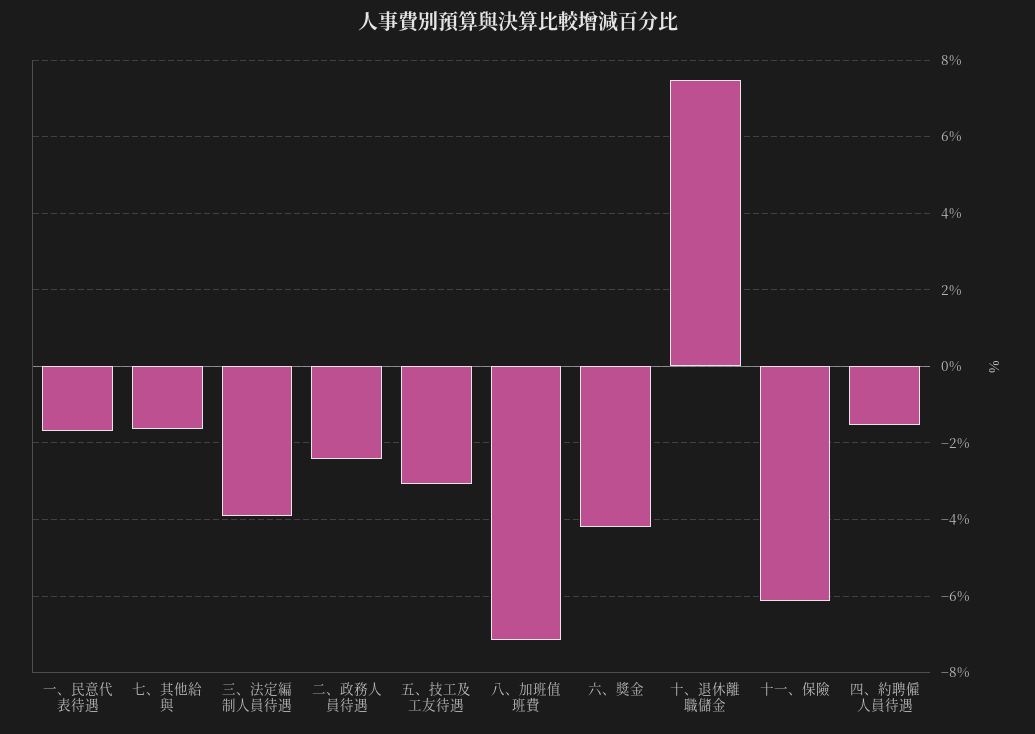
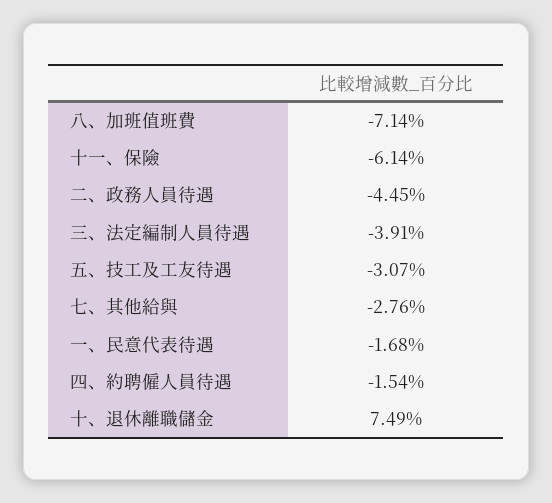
  {
    "一、民意代表待遇": -1.68,
-   "七、其他給與": -1.6,
+   "七、其他給與": -2.76,
    "三、法定編制人員待遇": -3.91,
-   "二、政務人員待遇": -2.4,
+   "二、政務人員待遇": -4.45,
    "五、技工及工友待遇": -3.07,
    "八、加班值班費": -7.14,
-   "六、獎金": -4.2,
    "十、退休離職儲金": 7.49,
    "十一、保險": -6.14,
    "四、約聘僱人員待遇": -1.54
  }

----------------------------------------

Action item ▸
All entries above are to be set down word for word, and the pictures are to be left out.

Response to this task ▸
  {
    "一、民意代表待遇": -1.68,
-   "七、其他給與": -1.6,
+   "七、其他給與": -2.76,
    "三、法定編制人員待遇": -3.91,
-   "二、政務人員待遇": -2.4,
+   "二、政務人員待遇": -4.45,
    "五、技工及工友待遇": -3.07,
    "八、加班值班費": -7.14,
-   "六、獎金": -4.2,
    "十、退休離職儲金": 7.49,
    "十一、保險": -6.14,
    "四、約聘僱人員待遇": -1.54
  }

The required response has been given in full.